IBC: Analysts suggest a new code for CoCs will bring discipline


According to analysts, a code of conduct for the committee of creditors (CoC) suggested by the financial distress regulator in a draft proposal will instill much-needed rigor in members who utilize immense power, make them more answerable, and improve visibility to the resolution process under the Insolvency and Bankruptcy Code (IBC).

However, caution must be exercised to prevent unscrupulous elements and defaulting promoters from delaying resolution by filing spurious lawsuits challenging the CoC’s compliance, they warned.

The Insolvency and Bankruptcy Board of India (IBBI) has issued two discussions papers to get feedback on its ins and outs for the CoC as well as a revised regulatory system for the event of liquidation. A code of conduct for the CoC has also been proposed by the parliamentary standing committee on finance to “explain and circumscribe their judgments.”
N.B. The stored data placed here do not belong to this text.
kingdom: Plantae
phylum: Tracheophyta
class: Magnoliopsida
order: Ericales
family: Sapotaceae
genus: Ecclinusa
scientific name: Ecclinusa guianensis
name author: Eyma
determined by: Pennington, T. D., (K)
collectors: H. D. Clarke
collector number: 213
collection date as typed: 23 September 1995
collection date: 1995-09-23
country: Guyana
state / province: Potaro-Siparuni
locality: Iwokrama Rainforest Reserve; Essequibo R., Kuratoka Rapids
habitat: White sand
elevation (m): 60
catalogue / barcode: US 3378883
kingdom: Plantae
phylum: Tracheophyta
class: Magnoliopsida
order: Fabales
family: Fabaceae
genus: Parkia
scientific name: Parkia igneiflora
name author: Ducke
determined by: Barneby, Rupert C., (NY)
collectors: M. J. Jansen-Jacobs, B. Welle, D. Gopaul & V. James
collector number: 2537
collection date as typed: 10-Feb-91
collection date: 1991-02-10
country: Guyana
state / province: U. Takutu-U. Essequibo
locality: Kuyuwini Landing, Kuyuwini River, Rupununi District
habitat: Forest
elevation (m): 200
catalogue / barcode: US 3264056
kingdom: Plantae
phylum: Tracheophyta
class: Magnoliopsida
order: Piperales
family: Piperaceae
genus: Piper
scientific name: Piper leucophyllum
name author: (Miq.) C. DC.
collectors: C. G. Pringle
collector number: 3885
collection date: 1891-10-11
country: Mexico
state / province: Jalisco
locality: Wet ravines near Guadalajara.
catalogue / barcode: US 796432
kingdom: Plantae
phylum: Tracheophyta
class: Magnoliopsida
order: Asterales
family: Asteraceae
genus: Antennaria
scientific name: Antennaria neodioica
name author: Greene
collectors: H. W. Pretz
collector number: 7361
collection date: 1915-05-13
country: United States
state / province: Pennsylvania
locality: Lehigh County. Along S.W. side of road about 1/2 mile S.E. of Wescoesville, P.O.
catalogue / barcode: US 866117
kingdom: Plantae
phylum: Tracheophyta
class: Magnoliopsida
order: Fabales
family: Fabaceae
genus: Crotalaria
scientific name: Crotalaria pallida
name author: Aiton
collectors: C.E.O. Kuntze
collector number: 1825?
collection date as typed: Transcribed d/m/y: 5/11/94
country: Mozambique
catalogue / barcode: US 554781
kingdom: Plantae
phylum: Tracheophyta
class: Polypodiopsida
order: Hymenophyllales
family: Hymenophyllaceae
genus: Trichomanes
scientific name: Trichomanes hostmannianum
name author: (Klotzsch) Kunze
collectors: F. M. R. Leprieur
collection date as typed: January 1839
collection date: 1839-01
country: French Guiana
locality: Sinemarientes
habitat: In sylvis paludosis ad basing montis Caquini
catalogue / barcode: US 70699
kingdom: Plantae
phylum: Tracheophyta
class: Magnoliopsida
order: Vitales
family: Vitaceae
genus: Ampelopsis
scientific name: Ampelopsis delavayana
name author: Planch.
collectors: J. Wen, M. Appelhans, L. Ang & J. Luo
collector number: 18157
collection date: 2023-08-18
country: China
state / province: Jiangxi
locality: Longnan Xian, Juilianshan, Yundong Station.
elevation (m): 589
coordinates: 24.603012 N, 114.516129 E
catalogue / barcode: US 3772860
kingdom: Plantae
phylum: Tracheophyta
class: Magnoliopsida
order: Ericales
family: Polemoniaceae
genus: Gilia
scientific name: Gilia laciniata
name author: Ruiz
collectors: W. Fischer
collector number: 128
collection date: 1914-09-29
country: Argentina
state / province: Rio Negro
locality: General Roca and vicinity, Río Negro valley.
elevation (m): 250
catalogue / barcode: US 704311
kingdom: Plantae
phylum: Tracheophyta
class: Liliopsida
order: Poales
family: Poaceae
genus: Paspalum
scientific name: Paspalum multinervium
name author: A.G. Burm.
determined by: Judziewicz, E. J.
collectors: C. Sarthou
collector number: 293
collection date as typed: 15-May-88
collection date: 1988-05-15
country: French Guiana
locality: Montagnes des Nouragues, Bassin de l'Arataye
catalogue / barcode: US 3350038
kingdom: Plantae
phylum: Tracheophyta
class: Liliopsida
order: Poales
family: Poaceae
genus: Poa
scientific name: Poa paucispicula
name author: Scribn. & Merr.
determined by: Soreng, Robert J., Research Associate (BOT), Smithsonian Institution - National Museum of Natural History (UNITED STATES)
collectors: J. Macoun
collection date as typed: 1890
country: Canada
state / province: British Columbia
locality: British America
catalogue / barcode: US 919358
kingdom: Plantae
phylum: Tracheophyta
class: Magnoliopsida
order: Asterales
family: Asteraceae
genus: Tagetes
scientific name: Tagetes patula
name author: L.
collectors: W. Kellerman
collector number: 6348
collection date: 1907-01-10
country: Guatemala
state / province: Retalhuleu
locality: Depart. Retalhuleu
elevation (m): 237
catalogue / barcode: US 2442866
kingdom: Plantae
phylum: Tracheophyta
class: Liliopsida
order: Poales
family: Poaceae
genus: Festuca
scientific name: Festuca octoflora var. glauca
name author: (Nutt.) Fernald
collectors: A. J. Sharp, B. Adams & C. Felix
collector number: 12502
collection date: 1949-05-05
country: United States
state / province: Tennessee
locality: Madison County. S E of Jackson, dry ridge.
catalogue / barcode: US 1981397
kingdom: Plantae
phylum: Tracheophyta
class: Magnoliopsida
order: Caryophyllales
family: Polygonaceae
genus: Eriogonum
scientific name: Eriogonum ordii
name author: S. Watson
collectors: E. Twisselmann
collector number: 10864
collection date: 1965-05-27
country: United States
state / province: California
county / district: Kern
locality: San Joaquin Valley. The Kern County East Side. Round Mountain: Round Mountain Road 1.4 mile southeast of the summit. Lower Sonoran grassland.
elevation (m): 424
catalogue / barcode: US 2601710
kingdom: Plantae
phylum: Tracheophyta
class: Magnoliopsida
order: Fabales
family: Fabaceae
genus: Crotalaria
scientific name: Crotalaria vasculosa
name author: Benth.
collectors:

“Given that CoC members have great decision-making authority, it would be appropriate to adopt a code of conduct that CoC members must observe when participating in a meeting,” said Anoop Rawat, partner (Insolvency & Bankruptcy) at Shardul Amarchand Mangaldas & Co.

The CoC members are financial creditors who must support a stressed firm’s resolution plan with a 66 percent majority before it can be cleared by the NCLT.

According to the IBBI report, CoC members should retain their integrity and guarantee that decisions are made without bias, favour, fear, coercion, undue influence, or conflict of interest. They cannot distort facts or attempt to sway the CoC’s decision in favour of linked parties. They must disclose any conflicts of interest, and they will neither directly nor indirectly purchase assets of the corporate debtor, nor will they allow their family to do so without reporting it to stakeholders.

They must make every effort to meet the deadlines set forth by the IBC rules and regulations, as well as protect the debtor as a continuing corporation or preserve its asset worth.

Importantly, the CoC will be required to maintain “full secrecy of any material received or encountered as part of the process at all times.” It stated, “It shall not disclose any information with anybody who is not permitted to receive such information and without the approval of the relevant persons or as required by law.” They’ll have to strive to keep the pressured company afloat while preserving the value of its assets.

The need for such a professional code became apparent after a few recent cases put the IBC’s ethos to the test. In the case of Siva Industries Holding, for example, the lenders accepted a one-time settlement from the company’s previous promoter, who had only offered 6.5 percent of the entire debt, and filed a withdrawal application with the NCLT.